Kültür Sanat birimi yazarları Sena Aydın, Deniz Yavuz ve Işınsu Topçuoğlu’na ortak çalışmaları için teşekkür ederiz.

Se7en (1995)

 Ejderha Dövmeli Kız, Fight Club ve Gone Girl gibi filmleriyle yakından tanıdığımız David Fincher’ın bir diğer filmi de Se7en. Bu filmle ilk defa çocukken, Penguin yayınlarının İngilizce öğretmek için çıkardığı basitleştirilmiş kitaplarından biri ile karşılaşmıştım.

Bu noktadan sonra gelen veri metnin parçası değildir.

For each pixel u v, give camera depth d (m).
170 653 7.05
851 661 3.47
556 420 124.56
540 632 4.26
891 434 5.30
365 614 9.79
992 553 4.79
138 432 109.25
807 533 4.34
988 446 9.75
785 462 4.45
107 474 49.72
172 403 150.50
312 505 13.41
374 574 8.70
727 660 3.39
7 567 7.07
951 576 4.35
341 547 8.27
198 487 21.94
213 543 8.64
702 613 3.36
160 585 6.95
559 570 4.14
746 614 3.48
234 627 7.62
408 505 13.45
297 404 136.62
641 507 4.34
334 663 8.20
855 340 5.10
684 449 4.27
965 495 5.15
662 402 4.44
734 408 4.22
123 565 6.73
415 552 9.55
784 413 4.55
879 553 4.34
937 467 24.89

Kitabın içinde filmden siyah beyaz sahneler vardı. Daha İngilizce’yi tam olarak bilmediğim için olayı anlayamamıştım ancak resimler çok ilgimi çekmişti ve kendi kafamda gerçekte olandan oldukça farklı bir senaryo kurmuştum. Yıllar sonra filmi izlediğimde, kafamdaki senaryodan çok farklı olması nedense beni çok şaşırtmıştı.

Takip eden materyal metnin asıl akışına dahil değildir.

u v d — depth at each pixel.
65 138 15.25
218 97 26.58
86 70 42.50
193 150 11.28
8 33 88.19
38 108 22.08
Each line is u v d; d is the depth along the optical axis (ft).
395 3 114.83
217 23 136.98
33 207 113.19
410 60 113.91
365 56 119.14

 İzlemeyen kaldığını sanmıyorum ancak yine de film hakkında spoiler vermek istemiyorum. Fincher bu filmde Dante’nin İlahi Komedya’sından esinlenerek yedi ölümcül günahı temsil eden yedi kurban seçiyor ve onları öldürmeyi kendisine görev edinmiş katilin peşine de yakından tanıdığımız iki polis takıyor- Brad Pitt ve Morgan Freeman. Genç ve aceleci polisi oynayan Pitt ve yaşlı ve tecrübeli polisi oynayan Freeman arasında izlediğimiz şeyin yalnızca bir film olduğuna inanmayı zorlaştıran gerçekçilikte bir etkileşim var.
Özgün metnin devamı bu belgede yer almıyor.